Quote exactly, and only, the lines from the one with "line: (218, 604)" through the end of the listing.

··· Task material ···

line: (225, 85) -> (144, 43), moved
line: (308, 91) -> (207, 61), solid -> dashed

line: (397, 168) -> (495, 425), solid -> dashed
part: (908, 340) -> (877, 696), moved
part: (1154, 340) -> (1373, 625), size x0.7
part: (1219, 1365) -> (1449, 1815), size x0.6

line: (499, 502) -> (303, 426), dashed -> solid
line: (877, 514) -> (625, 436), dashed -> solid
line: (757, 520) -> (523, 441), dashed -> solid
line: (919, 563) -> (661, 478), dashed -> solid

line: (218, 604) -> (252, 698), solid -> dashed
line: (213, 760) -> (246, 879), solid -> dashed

···

Written solution:
line: (218, 604) -> (252, 698), solid -> dashed
line: (213, 760) -> (246, 879), solid -> dashed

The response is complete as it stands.